Zgadzam się, że Waltz użył bardzo podobnych środków. Jednak po pierwsze zastanawia mnie (jak ktoś wcześniej słusznie zauważył - to dwie twarze tego samego bohatera) czy nie był to zabieg celowy. Przecież Tarantino uwielbia czynić mścicielami ciemiężonych - być może działa to też w odwrotną stronę katów czyni sprawiedliwymi. Poza tym osobiście nie czuję potrzeby, aby aktor na siłę tworzył postać inną od tej, którą już grał, żeby nie został posądzony o brak talentu - zwłaszcza jeżeli ta "stara" b. dobrze się komponuje i świetnie mu wychodzi;)
Zobacz,podobno najlepsza i najbardziej rzeczowa recka Django
http://www.youtube.com/watch?v=7FE9H30xAOs
Nie mam siły czytać wszystkich komentarzy, bo zapewne by mi życia nie starczyło i zdrowia dla "złotych uwag" niektórych, dlatego z góry przepraszam, jeśli moja opinia się powiela. Sama nie jestem wybitną specjalistką kina jak i aktorstwa, ale z tym, że gra Waltza budzi pewne kontrowersje się zgodzę. Fakt podobieństwa obu ról wynikać może z tego, że Landa jak i Schultz nie są postaciami, które pożna z czystym sumieniem podciągnąć pod definicje "antagonista", "protagonista". Landa mimo iż nazista, uwodzi swoją inteligencją i elokwencją. Schultz jest przedstawiony jako postać "dobra", ale czy można w 100% powiedzieć o nim, że był DOBRY? Wydaje mi się, że był INNY na tle amerykanów z racji tego, że pochodził z Europy i wychodziły z niego różnice kulturalne, jednak nie czyniło to z niego postaci bez skazy. Nie przedłużając, idzie konkluzja. Jeśli mamy tego samego aktora i niezwykle pokrewne w wyrazie kreacje(co moim skromnym zdaniem było zamierzone przez Tarantino) jakim sposobem moglibyśmy ominąć dywagacji na temat ich podobieństw? Ogólnie film nie powalił mnie na kolana może z racji tematyki, która dla mnie była mocno ciężkostrawna. Dobra muzyka, świetna rola Di Caprio i Jacksona. Waltz również zagrał dobrze, nie wyobrażam sobie absolutnie innego aktora, który byłby Schultz'em.

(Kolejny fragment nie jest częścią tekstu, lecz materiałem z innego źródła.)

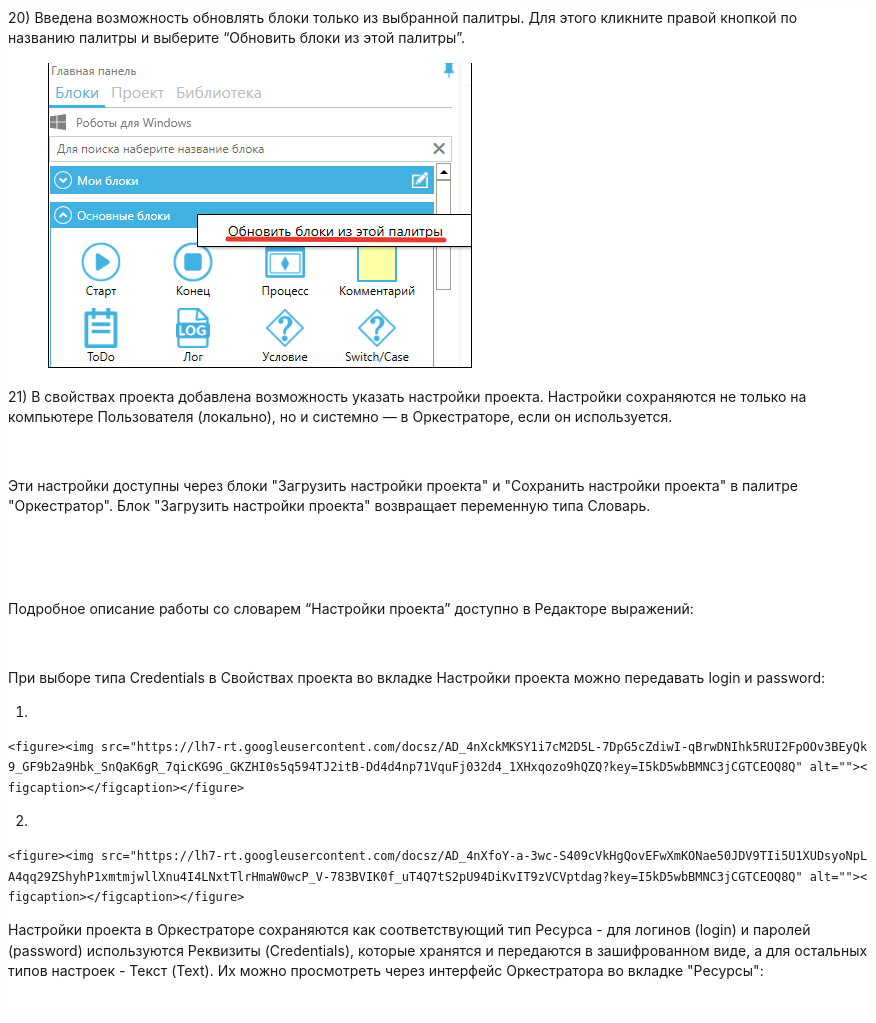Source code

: 20\) Введена возможность обновлять блоки только из выбранной палитры. Для этого кликните правой кнопкой по названию палитры и выберите “Обновить блоки из этой палитры”. &#x20;

<figure><img src="../../.gitbook/assets/2025-07-09_16-32-44.png" alt=""><figcaption></figcaption></figure>

21\) В свойствах проекта добавлена возможность указать настройки проекта. Настройки сохраняются не только на компьютере Пользователя (локально), но и системно — в Оркестраторе, если он используется.&#x20;

<figure><img src="https://lh7-rt.googleusercontent.com/docsz/AD_4nXfEuAouCqaeiQj0Qt57v23EnEXZagTdF7t9Y7CAylKMGIrr3NeLC5mikDdgGtviOmX5xrnX2bsloV3rH4LKE6dGKhEdcaYJmg_78mb7Y45bmNJggb1kOv4FybiROuV8QxSgtJ97AQ?key=I5kD5wbBMNC3jCGTCEOQ8Q" alt=""><figcaption></figcaption></figure>

Эти настройки доступны через блоки "Загрузить настройки проекта" и "Сохранить настройки проекта" в палитре "Оркестратор". Блок "Загрузить настройки проекта" возвращает переменную типа Словарь.&#x20;

<figure><img src="https://lh7-rt.googleusercontent.com/docsz/AD_4nXe8iU_cHMJ8n1DkSglhZLNJdxOMrEKiX3FsAeNfpHtq-1ejZo8ErD-AOOcai16aoeihtHaCq9ZqmmCFT26W_ygpSBhh2aRLnlCzdIFL65iN4j2TZPTPI-FTzAn-V0v3z-YqYLFGJA?key=I5kD5wbBMNC3jCGTCEOQ8Q" alt=""><figcaption></figcaption></figure>

<figure><img src="https://lh7-rt.googleusercontent.com/docsz/AD_4nXexnXkUyzyPgvPId3dZSewE0OMTmA_R50qIOSPIP9I76dk0OT1K0aTOdfthlW_rJluUo3aGlR5ktTkqlF1tDrYOTpzDYHyFScSmNIFJNSWJCEYecaIZhUFfihL2XA9j704in_1Z2w?key=I5kD5wbBMNC3jCGTCEOQ8Q" alt=""><figcaption></figcaption></figure>

Подробное описание работы со словарем “Настройки проекта” доступно в Редакторе выражений:

<figure><img src="https://lh7-rt.googleusercontent.com/docsz/AD_4nXd1JyAEAFf-8doygACKF1eePs1QkcAgDvBiUTxVsW1hlOqyILzyHr9oQ2qi73hmoCeM5Qe1QMDf3IdpRnCiQBSqYHxW2lBrAVpm8NeBs9CbN1KxhZQzGcEYnHGGyPd0kXEKQydyDQ?key=I5kD5wbBMNC3jCGTCEOQ8Q" alt=""><figcaption></figcaption></figure>

При выборе типа Credentials в Свойствах проекта во вкладке Настройки проекта можно передавать login и password:

1.

    <figure><img src="https://lh7-rt.googleusercontent.com/docsz/AD_4nXckMKSY1i7cM2D5L-7DpG5cZdiwI-qBrwDNIhk5RUI2FpOOv3BEyQk9_GF9b2a9Hbk_SnQaK6gR_7qicKG9G_GKZHI0s5q594TJ2itB-Dd4d4np71VquFj032d4_1XHxqozo9hQZQ?key=I5kD5wbBMNC3jCGTCEOQ8Q" alt=""><figcaption></figcaption></figure>
2.

    <figure><img src="https://lh7-rt.googleusercontent.com/docsz/AD_4nXfoY-a-3wc-S409cVkHgQovEFwXmKONae50JDV9TIi5U1XUDsyoNpLA4qq29ZShyhP1xmtmjwllXnu4I4LNxtTlrHmaW0wcP_V-783BVIK0f_uT4Q7tS2pU94DiKvIT9zVCVptdag?key=I5kD5wbBMNC3jCGTCEOQ8Q" alt=""><figcaption></figcaption></figure>

Настройки проекта в Оркестраторе сохраняются как соответствующий тип Ресурса - для логинов (login) и паролей (password) используются Реквизиты (Credentials), которые хранятся и передаются в зашифрованном виде, а для остальных типов настроек - Текст (Text). Их можно просмотреть через интерфейс Оркестратора во вкладке "Ресурсы":

<figure><img src="https://lh7-rt.googleusercontent.com/docsz/AD_4nXcS3pYewuAAMnALENQJ9Hz7zEID8ZgiLaWVFmwzcyON9l0_x75aYwRf9XcB3W-rNNQ6yUYV5Hf4q3Jg_A2J2dgTs3W49PSjYNvl9-eQmBvMziWi8GeCL1J6WhQMheOGPTy8gobpbQ?key=I5kD5wbBMNC3jCGTCEOQ8Q" alt=""><figcaption></figcaption></figure>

Taki już ma styl gry - w Wodzie dla Słoni zagrał równie podobną postać (rozbawiło mnie wspomnienie o tym właśnie w Django, gdzie chwalił się Leo, że ma doświadczenie w zarządzaniu cyrkiem w Europie). Nie każdy musi być wszechstronnie uzdolniony - Waltz po prostu robi dobrze to, co robi. I moim zdaniem wcale nie uwłacza to jego geniuszowi.